Cependant après avoir tous jeûné à
midi, les participants avaient, en soirée, écouté
avec respect chaque groupe des représentants d'une
religion exprimer sa prière ou son message de paix
selon sa foi et sa tradition. Les musulmans tiennent autant
que nous à cette vérité et à ce
respect mutuel. Se réjouissant de la nouvelle initiative
du Pape, le Recteur de l'Institut musulman de la Mosquée
de Paris, dans une interview à La Croix (28.11.2001)
a rappelé clairement : "Dans l'Islam, il ne peut
y avoir de prière commune, chrétiens et musulmans.
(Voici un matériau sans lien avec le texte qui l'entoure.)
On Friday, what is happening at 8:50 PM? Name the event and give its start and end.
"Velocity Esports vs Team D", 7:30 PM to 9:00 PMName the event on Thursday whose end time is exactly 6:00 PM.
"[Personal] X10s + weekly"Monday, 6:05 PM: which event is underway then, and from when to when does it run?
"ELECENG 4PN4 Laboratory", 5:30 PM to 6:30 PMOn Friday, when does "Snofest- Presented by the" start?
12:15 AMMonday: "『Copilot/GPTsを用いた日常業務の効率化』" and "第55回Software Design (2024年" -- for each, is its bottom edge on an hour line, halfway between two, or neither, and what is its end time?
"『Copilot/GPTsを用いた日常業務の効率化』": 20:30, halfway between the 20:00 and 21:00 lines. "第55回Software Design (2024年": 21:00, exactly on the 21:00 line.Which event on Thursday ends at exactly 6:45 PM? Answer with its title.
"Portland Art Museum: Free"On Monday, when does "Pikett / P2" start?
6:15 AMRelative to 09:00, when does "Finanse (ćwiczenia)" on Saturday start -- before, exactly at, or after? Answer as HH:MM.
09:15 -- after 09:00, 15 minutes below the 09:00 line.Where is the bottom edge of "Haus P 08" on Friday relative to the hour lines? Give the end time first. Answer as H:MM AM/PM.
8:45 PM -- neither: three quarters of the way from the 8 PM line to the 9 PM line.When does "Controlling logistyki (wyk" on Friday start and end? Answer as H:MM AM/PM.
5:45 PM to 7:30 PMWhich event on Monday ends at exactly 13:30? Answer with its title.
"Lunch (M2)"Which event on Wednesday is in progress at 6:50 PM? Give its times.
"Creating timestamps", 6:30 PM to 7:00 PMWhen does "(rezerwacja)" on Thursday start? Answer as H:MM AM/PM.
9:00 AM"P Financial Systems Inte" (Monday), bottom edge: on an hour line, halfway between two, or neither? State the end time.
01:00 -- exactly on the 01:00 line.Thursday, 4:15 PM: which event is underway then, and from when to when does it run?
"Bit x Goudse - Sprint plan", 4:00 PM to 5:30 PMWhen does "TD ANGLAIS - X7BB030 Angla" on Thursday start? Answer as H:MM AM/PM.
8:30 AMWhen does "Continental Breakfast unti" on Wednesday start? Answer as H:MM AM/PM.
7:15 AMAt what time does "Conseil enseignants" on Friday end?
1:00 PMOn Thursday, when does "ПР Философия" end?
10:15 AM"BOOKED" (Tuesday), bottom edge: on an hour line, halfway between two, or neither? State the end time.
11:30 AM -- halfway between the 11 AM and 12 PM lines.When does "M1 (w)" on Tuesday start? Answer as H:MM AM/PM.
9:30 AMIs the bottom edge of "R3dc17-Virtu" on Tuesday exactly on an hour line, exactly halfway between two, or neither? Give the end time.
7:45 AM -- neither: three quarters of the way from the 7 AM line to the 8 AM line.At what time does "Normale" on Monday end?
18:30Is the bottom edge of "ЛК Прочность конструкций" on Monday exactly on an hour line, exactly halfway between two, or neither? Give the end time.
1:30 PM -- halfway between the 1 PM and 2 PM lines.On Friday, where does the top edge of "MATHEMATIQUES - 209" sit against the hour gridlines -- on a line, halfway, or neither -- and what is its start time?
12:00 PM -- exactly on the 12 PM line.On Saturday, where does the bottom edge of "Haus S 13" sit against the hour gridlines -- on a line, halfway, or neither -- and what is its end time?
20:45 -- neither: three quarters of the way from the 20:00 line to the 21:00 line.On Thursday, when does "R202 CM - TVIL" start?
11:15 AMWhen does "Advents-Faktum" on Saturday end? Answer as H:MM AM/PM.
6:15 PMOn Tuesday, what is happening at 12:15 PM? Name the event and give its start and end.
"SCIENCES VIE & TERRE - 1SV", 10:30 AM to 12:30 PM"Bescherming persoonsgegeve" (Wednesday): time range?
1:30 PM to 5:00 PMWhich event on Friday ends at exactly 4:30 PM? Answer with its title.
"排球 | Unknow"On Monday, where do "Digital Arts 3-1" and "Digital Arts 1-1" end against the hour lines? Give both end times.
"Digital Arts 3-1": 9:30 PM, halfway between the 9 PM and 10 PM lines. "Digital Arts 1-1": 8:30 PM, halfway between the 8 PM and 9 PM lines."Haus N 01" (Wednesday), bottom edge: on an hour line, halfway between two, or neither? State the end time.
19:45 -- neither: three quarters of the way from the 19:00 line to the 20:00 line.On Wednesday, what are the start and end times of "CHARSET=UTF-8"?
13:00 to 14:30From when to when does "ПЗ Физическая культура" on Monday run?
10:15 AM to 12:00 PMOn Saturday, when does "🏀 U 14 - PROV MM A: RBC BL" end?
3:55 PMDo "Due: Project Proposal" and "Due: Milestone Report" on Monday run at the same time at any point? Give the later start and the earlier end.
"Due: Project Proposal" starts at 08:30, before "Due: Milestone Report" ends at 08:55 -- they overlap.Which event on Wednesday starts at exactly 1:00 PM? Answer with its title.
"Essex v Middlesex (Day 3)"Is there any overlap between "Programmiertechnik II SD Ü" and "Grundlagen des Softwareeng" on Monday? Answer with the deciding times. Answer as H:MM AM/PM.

En revanche, nous pouvons prier côte à côte,
ou assister à la prière de l'autre. Il n'y a
pas de sacré sans rite, et nous devons respecter les
rites". Etant donné notre parenté spirituelle
unique avec les juifs, il n'y a, par contre, selon la foi
catholique, "aucun obstacle à ce qu'on puisse
prier ensemble avec les juifs, si l'on s'adresse au Dieu créateur
du ciel et de la terre, qui s'est révélé
aux patriarches et aux prophètes. Et à cette
fin pourraient être utilisées les prières
qu'actuellement juifs et chrétiens récitent
chacun pour leur compte. Mais on comprend facilement qu'il
y a des limites à cette prière commune. En effet
toute prière chrétienne passe, au moins implicitement,
par le Christ et n'est donc pas, comme telle, compatible avec
une attitude de prière dans laquelle ce 'passage' est
ignoré sinon carrément exclu. Or, le judaïsme
ne reconnaît pas les médiations qu'affirment
au contraire les chrétiens. Et ceci ne peut être
pour ainsi dire systématiquement mis entre parenthèses
dans un engagement commun de prière". (Cardinal
Jorge MEJIA)
Ces nécessaires distinctions étant appliquées,
notre foi catholique affirme : il est beau et salutaire de
penser que, partout où l 'on prie dans le monde, l'Esprit
Saint souffle vital de la prière est présent.
(Jean-Paul II ; Encyclique sur le Saint Esprit ; n° 65).